Un rapport de l’OCDE, publié le 7 décembre dernier, met en relief le risque que présentent les freins et les revêtements routiers pour l’environnement. Selon cet organisme, ils pourront même polluer plus que les gaz d’échappement. À la place des véhicules électriques, il recommande donc la promotion de moyens de transport alternatifs.

Le développement des véhicules électriques ne permettra pas de mettre un terme définitif à la pollution atmosphérique. C'est l'une des conclusions avancées par le rapport de l'OCDE (Organisation de coopération et de développement économiques).

Selon cette dernière, ils pourraient même polluer davantage que les véhicules à moteur thermique. Et ce, en raison des particules fines émises par les pneus et les freins. Le rapport indique que ces équipements seront responsables de la plus grande part d'émissions du trafic routier d'ici 2035. Pourtant, les modèles à motorisation électrique séduisent de plus en plus de consommateurs, qui profitent aujourd'hui d'une assurance auto adaptée.


Opter pour des moyens de transport alternatifs à la place des véhicules électriques

La mise en place d'un malus proportionnel au poids du véhicule fait aujourd'hui débat. Et ce n'est pas sans raison. Le rapport mis en avant par l'OCDE vient de confirmer l'impact que pourraient avoir les gros véhicules sur l'environnement.

L'organisme attire notamment l'attention sur la pollution générée par les revêtements routiers, les pneus et les freins. Ces derniers sont susceptibles d'être plus polluants que les gaz d'échappement.

Pourtant, leur dégradation se produit encore plus rapidement sur les véhicules équipés de grosses batteries. Autrement dit, le niveau d'émission augmente avec l'autonomie de la voiture. Bien entendu, d'autres facteurs entrent également en jeu. On peut notamment citer la composition des pneus et des freins, le style de conduite ou la présence de poussière sur les routes.
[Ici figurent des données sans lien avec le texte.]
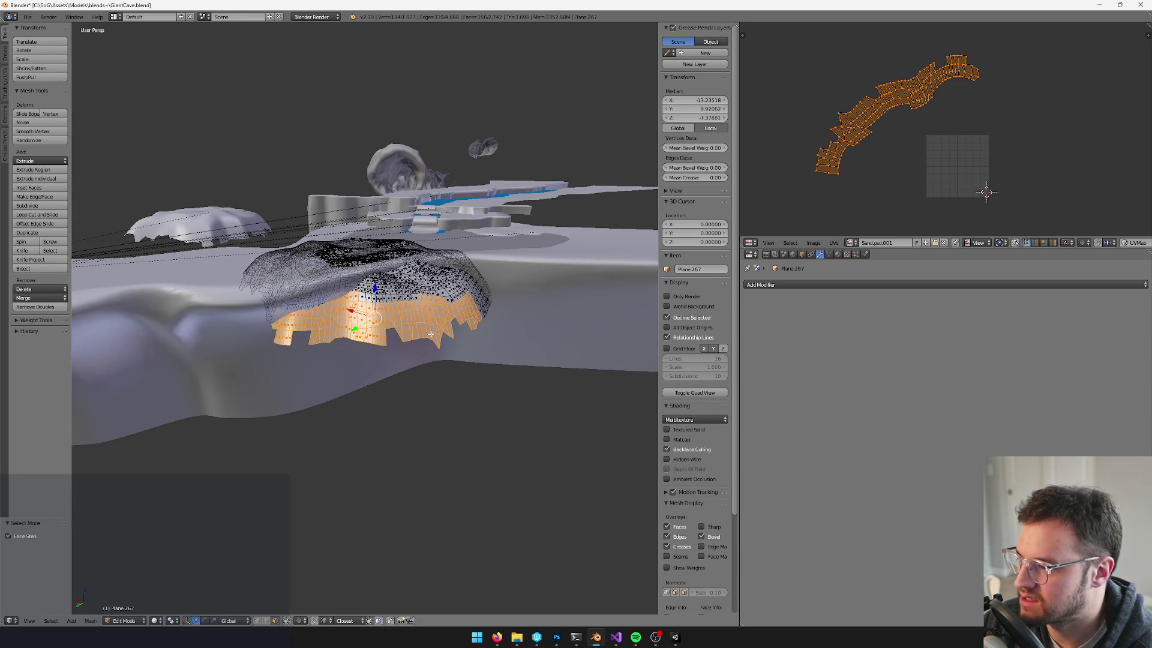
{"action": "key", "text": "ctrl+KP_Add"}
{"action": "key", "text": "ctrl+KP_Add"}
Ceci dit, l'attrait pour les grosses voitures et les véhicules ayant une plus grande autonomie peut faire augmenter le niveau d'émissions de particules fines dans les prochaines années. Plutôt que de promouvoir les modèles électriques,

L'OCDE recommande l'adoption de mesures qui limitent les déplacements avec des véhicules à moteur et leur utilisation en zones urbaines. Elle encourage également l'usage des transports en commun, du vélo et la marche.


Les émissions hors échappement en hausse dans les dix prochaines années

En outre, l'OCDE propose la taxation des véhicules électriques, au même titre que leur équivalent à motorisation thermique. Selon elle, les autorités devront :

Prendre en considération les émissions à l'échappement et hors échappement de tous les véhicules.

Le poids des véhicules et les matériaux utilisés pour les pneumatiques devront également faire l'objet d'une attention. En effet, d'après son rapport, les émissions hors échappement pourraient augmenter de manière significative d'ici 2035.

L'OCDE prévoit même une hausse de 53,5 % de la quantité de particules fines émises par les freins et les pneus dans les 10 prochaines années. Elle sera ainsi supérieure à celle générée par le gaz d'échappement.

En parallèle, les gaz d'échappement seront moins polluants. Et ce, grâce à l'évolution du système de combustion des moteurs et aux filtres à particules. À cela s'ajoute le développement des véhicules électriques.

Néanmoins, ces modèles ne seront pas totalement hors de cause, selon l'OCDE. Son rapport met d'ailleurs en garde les constructeurs automobiles qui préparent leur passage à l'électrique. Au niveau des consommateurs, ces modèles ont autant de succès. Une étude menée en 2017 a montré que 48 % des Français envisagent d'acheter un véhicule à motorisation électrique.